Comments are closed for this recipe.

Rachael on 4.25.2012

These look delicious. I don’t think I’d stop at one though and even subbing buttermilk for the cream they’re still about 350 calories each… and I see 2 on that plate. Do they freeze well? Would you freeze before or after baking? They look good enough to figure calories on. I wish TK would put at least a little nutrition info on the recipes.

Susan T. on 4.23.2012

These are amazing!!! I made a double batch(for 16 scones), and baked them for 25 minutes. Absolutely wonderful!

nicole on 4.22.2012

I just finished making these and they were INCREDIBLE! Possibly the best breakfast I have ever made!
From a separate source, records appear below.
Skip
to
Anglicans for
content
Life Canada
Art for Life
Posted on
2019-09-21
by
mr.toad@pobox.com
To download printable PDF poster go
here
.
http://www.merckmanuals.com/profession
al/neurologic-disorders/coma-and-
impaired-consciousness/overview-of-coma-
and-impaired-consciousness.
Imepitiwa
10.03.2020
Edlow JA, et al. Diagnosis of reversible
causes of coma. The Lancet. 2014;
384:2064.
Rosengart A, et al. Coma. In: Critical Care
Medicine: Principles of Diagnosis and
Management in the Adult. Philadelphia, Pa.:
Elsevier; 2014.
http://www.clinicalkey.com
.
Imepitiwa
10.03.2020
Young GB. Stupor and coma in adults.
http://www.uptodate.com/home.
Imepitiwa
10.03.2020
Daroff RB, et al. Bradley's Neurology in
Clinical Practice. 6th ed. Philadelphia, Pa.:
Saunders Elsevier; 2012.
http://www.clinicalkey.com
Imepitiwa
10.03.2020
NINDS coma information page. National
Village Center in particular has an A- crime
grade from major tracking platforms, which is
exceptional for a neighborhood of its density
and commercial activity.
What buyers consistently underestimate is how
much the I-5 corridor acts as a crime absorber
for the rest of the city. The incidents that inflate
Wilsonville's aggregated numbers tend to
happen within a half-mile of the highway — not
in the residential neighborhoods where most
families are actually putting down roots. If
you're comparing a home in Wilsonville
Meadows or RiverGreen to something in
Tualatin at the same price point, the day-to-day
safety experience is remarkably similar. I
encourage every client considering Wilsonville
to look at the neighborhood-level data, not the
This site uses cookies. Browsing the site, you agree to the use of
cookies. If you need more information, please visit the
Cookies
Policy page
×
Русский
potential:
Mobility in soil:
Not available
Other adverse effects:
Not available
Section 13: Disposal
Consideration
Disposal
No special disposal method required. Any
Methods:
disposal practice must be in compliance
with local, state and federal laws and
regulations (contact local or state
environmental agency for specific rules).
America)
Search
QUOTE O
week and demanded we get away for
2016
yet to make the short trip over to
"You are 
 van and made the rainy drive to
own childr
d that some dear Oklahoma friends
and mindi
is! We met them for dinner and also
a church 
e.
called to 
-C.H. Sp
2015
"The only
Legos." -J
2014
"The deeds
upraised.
I can’t wait to make them again!

nina on 4.18.2012

How can I make this low-carb?

Jules D. on 4.17.2012

Oh my dear heavenly Gods. These were wonderful. If you are not hooked enough to try making these based on the above photos, then let me ASSURE you that these are indeed wonderful. So wonderful in fact, that hubby scampered down the stairs this morning to grab one of the few remaining ones in the basket.So wonderful that my adult children want to know why I didn’t make these for them when they were younger and lived at home. It’s bacon, cheese and chives goodness that you get to mix with your hands people! Do it. You will not be sorry.